[[ RECORDS SHOWN open ]]

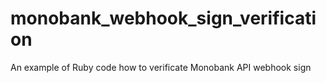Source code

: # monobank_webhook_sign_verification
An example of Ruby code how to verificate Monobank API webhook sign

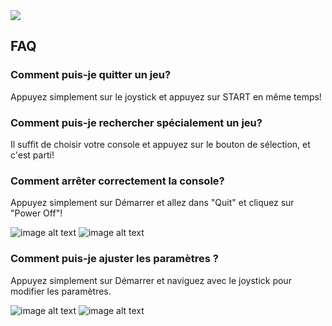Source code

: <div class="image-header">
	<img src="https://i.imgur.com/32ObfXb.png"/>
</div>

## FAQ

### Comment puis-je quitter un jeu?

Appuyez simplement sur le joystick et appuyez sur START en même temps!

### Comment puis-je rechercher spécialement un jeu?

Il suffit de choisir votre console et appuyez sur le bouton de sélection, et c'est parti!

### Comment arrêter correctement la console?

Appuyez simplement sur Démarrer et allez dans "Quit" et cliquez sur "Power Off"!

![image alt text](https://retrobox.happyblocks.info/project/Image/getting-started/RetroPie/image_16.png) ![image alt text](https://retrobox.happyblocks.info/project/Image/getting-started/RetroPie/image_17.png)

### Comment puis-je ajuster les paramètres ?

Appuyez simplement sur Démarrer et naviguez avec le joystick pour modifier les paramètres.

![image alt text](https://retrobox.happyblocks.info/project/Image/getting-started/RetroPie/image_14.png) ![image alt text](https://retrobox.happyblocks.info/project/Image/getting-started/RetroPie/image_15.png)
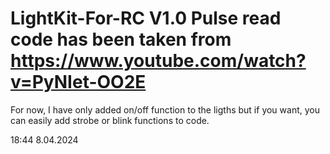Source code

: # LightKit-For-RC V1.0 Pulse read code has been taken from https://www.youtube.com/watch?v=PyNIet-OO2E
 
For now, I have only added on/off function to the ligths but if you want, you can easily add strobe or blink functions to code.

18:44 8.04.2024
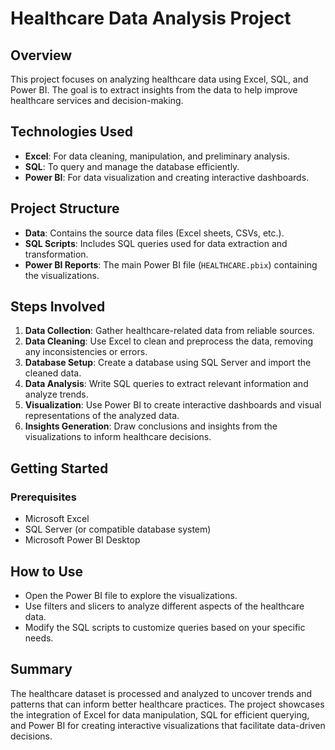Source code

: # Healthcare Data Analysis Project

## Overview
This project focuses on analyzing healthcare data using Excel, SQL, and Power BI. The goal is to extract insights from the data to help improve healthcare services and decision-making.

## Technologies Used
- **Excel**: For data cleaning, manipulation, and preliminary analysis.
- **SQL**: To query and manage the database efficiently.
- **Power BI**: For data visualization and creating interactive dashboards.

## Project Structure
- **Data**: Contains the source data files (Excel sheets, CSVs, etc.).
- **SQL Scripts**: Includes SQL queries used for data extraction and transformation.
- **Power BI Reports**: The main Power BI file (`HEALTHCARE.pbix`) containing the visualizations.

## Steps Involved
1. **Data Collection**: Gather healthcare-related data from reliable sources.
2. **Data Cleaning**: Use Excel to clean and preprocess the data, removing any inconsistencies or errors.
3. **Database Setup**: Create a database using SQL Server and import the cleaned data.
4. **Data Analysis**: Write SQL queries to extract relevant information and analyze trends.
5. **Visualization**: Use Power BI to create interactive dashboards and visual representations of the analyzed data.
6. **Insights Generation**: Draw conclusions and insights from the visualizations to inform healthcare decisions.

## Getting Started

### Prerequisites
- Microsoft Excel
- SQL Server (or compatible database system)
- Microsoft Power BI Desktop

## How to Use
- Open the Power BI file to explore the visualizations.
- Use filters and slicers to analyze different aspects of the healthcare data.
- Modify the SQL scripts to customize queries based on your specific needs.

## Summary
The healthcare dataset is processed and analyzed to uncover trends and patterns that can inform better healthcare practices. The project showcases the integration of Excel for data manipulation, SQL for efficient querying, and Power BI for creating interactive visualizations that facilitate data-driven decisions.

[[ RECORDS SHOWN closed ]]

▶ _JOB_
Every line of the data above should be repeated exactly. Omit the pictures.

▶ _RESPONSE TO THIS EXERCISE_
Source code

: # monobank_webhook_sign_verification
An example of Ruby code how to verificate Monobank API webhook sign

Source code

: <div class="image-header">
	<img src="https://i.imgur.com/32ObfXb.png"/>
</div>

## FAQ

### Comment puis-je quitter un jeu?

Appuyez simplement sur le joystick et appuyez sur START en même temps!

### Comment puis-je rechercher spécialement un jeu?

Il suffit de choisir votre console et appuyez sur le bouton de sélection, et c'est parti!

### Comment arrêter correctement la console?

Appuyez simplement sur Démarrer et allez dans "Quit" et cliquez sur "Power Off"!

![image alt text](https://retrobox.happyblocks.info/project/Image/getting-started/RetroPie/image_16.png) ![image alt text](https://retrobox.happyblocks.info/project/Image/getting-started/RetroPie/image_17.png)

### Comment puis-je ajuster les paramètres ?

Appuyez simplement sur Démarrer et naviguez avec le joystick pour modifier les paramètres.

![image alt text](https://retrobox.happyblocks.info/project/Image/getting-started/RetroPie/image_14.png) ![image alt text](https://retrobox.happyblocks.info/project/Image/getting-started/RetroPie/image_15.png)
Source code

: # LightKit-For-RC V1.0 Pulse read code has been taken from https://www.youtube.com/watch?v=PyNIet-OO2E
 
For now, I have only added on/off function to the ligths but if you want, you can easily add strobe or blink functions to code.

18:44 8.04.2024
Source code

: # Healthcare Data Analysis Project

## Overview
This project focuses on analyzing healthcare data using Excel, SQL, and Power BI. The goal is to extract insights from the data to help improve healthcare services and decision-making.

## Technologies Used
- **Excel**: For data cleaning, manipulation, and preliminary analysis.
- **SQL**: To query and manage the database efficiently.
- **Power BI**: For data visualization and creating interactive dashboards.

## Project Structure
- **Data**: Contains the source data files (Excel sheets, CSVs, etc.).
- **SQL Scripts**: Includes SQL queries used for data extraction and transformation.
- **Power BI Reports**: The main Power BI file (`HEALTHCARE.pbix`) containing the visualizations.

## Steps Involved
1. **Data Collection**: Gather healthcare-related data from reliable sources.
2. **Data Cleaning**: Use Excel to clean and preprocess the data, removing any inconsistencies or errors.
3. **Database Setup**: Create a database using SQL Server and import the cleaned data.
4. **Data Analysis**: Write SQL queries to extract relevant information and analyze trends.
5. **Visualization**: Use Power BI to create interactive dashboards and visual representations of the analyzed data.
6. **Insights Generation**: Draw conclusions and insights from the visualizations to inform healthcare decisions.

## Getting Started

### Prerequisites
- Microsoft Excel
- SQL Server (or compatible database system)
- Microsoft Power BI Desktop

## How to Use
- Open the Power BI file to explore the visualizations.
- Use filters and slicers to analyze different aspects of the healthcare data.
- Modify the SQL scripts to customize queries based on your specific needs.

## Summary
The healthcare dataset is processed and analyzed to uncover trends and patterns that can inform better healthcare practices. The project showcases the integration of Excel for data manipulation, SQL for efficient querying, and Power BI for creating interactive visualizations that facilitate data-driven decisions.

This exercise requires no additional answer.